In einem Strafverfahren der Staatsanwaltschaft Leipzig, Az: 226 Cs 857 JS 47198/​19, gegen Peter Kocsis- geboren am 23.06.1949- wegen Betrugs, ist durch Strafbefehl des Amtsgerichts Leipzig vom 06.10.2020 nach den von dem Gericht getroffenen Feststellungen aus den von dem Verurteilten begangenen Taten ein Anspruch auf Wertersatz für die Tatverletzten entstanden.

Der Verurteilung liegt folgender Sachverhalt zugrunde:

Sie stellten sich am 27.05.2019, am 04.07.2019 sowie am 03.09.2019 an verschiedenen Plätzen in Leipzig auf und sammelten unter dem Vorwand, Spenden für Tierheime abzuführen, von verschiedenen Passanten Münzen im Wert von 31,90 Euro ein, um diese für sich zu verwenden, obwohl Sie hierauf keinen Anspruch hatten. Sie hatten dort einen kleinen Infostand aufgebaut, auf dem Informationsmaterial zu diversen Tierschutzvereinen auslag, obwohl eine Genehmigung der Vereine zur Spendensammlung nicht vorlag. Die Passanten wurden durch Sie über den Zweck der Sammlung getäuscht.

Um dem Verurteilten das aus den Straftaten zu Unrecht Erlangte wieder zu entziehen, hat das Gericht die Einziehung des Wertes des Erlangten in Höhe von insgesamt 31,90 EUR gegen den Verurteilten angeordnet. Bei dem Verurteilten wurden bereits Vermögenswerte gesichert.

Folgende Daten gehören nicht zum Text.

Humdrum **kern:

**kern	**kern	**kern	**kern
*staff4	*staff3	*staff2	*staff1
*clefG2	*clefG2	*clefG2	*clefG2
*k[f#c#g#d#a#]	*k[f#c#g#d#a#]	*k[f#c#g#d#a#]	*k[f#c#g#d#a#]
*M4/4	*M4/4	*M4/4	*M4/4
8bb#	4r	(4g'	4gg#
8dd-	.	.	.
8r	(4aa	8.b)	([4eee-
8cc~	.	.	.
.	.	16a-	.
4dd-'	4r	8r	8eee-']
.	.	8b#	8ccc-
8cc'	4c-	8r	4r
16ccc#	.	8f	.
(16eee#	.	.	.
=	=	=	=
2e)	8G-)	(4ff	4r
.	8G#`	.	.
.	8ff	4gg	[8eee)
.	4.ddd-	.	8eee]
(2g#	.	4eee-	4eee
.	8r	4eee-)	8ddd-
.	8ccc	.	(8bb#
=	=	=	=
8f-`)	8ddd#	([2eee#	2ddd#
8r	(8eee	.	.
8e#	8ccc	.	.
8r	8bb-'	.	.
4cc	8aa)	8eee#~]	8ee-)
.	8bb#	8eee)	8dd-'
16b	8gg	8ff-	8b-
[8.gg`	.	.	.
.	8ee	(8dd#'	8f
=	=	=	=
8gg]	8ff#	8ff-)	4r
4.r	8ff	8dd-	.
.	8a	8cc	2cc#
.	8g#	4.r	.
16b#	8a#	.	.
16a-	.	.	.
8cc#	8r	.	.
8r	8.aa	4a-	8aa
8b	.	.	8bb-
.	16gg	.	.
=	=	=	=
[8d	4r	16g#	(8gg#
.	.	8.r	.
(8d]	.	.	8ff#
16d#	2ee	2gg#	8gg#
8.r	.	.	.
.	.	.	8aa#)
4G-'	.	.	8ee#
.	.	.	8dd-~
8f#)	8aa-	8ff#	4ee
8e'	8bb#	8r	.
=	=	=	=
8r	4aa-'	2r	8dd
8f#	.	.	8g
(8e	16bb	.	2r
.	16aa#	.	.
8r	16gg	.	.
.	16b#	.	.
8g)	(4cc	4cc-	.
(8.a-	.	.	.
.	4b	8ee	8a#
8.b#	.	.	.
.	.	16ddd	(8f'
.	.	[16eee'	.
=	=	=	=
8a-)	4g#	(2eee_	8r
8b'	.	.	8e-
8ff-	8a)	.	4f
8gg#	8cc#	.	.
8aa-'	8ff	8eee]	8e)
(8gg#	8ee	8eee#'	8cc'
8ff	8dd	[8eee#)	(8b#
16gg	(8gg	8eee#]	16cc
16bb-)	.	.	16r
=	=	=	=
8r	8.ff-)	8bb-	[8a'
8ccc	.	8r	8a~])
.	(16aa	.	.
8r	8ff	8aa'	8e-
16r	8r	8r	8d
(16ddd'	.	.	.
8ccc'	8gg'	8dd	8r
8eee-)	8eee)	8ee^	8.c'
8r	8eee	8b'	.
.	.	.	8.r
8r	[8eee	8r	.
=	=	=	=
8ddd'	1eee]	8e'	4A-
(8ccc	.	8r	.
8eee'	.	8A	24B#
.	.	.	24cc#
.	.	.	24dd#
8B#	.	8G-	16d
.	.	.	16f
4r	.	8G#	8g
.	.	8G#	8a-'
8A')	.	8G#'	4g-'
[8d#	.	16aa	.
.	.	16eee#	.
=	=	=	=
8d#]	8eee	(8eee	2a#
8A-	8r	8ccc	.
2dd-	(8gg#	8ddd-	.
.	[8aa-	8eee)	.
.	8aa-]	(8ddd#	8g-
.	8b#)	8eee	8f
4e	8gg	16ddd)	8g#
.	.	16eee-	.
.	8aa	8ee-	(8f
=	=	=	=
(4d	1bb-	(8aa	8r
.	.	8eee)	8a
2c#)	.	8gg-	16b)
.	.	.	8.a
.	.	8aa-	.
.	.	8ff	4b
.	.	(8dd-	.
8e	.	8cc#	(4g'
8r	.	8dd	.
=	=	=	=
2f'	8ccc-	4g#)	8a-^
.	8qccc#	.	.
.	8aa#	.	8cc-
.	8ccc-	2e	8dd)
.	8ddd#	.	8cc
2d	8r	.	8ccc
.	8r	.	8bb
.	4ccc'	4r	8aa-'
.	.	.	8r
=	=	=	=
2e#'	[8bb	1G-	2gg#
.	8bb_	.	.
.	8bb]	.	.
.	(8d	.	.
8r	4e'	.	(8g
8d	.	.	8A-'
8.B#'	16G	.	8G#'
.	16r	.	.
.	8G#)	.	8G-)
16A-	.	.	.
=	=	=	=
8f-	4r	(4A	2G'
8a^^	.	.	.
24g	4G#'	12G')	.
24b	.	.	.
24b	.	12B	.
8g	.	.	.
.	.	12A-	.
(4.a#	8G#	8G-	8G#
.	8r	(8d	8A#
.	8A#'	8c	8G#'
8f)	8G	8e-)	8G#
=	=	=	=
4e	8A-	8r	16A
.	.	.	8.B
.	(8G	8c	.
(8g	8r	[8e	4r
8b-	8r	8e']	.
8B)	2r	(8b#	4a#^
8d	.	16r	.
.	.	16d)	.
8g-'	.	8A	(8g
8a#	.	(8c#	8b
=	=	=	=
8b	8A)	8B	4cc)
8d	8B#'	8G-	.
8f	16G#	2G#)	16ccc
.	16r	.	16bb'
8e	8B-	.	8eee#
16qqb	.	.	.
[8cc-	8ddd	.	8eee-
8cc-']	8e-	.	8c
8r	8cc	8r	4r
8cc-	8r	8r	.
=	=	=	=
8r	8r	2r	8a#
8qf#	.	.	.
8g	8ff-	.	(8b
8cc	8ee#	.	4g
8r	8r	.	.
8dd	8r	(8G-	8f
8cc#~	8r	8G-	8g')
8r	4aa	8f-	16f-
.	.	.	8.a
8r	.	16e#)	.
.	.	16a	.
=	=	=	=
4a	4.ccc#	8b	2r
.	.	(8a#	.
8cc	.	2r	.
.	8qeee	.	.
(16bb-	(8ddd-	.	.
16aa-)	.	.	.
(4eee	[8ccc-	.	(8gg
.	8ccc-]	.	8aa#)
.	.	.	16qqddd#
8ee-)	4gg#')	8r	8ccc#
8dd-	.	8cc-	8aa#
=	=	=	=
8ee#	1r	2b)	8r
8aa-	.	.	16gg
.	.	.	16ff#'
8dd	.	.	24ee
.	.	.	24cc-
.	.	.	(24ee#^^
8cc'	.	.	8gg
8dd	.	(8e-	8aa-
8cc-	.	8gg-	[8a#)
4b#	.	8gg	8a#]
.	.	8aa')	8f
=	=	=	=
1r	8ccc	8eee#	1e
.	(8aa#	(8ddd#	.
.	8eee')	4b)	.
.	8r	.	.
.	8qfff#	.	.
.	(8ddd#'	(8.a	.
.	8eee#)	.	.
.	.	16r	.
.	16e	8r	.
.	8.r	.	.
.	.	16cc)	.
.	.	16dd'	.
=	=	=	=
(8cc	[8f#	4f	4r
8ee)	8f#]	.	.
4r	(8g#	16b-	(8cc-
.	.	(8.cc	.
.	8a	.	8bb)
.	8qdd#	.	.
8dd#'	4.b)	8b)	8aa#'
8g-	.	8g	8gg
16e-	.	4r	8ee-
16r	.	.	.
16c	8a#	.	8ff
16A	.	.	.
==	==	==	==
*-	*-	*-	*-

Die jeweils Verletzten können daher binnen einer Frist von sechs Monaten ab Veröffentlichung dieser Mitteilung bei der Staatsanwaltschaft Leipzig zu dem o.g. Aktenzeichen ihre Ansprüche unter Angabe der konkreten Anspruchshöhe anmelden. Die Anmeldung ist innerhalb dieser Frist formlos möglich und kostenfrei (§ 459k Abs. 1 StPO). Auch nach Ablauf der Frist besteht weiterhin die Möglichkeit, eine Entschädigung erhalten. Allerdings muss dann ein vollstreckbarer Titel vorgelegt werden, aus dem sich der Entschädigungsanspruch ergibt (§ 459k Abs. 5 StPO).

Eine Erlösverteilung durch die Staatsanwaltschaft kann frühestens sechs Monate nach Veröffentlichung dieser Mitteilung erfolgen. Werden Ansprüche nicht geltend gemacht, verbleibt der eventuell beigetriebene Wertersatzbetrag im Eigentum des Staates.

Es wird gebeten von Sachstandsanfragen abzusehen, da eine vorzeitige Entschädigung nicht möglich ist. Der Staatsanwaltschaft ist es zudem nicht erlaubt, im Einzelfall rechtlichen Rat zu erteilen. Bitte sehen Sie deshalb von telefonischen Rückfragen ab und lassen Sie sich ggf. anwaltlich beraten.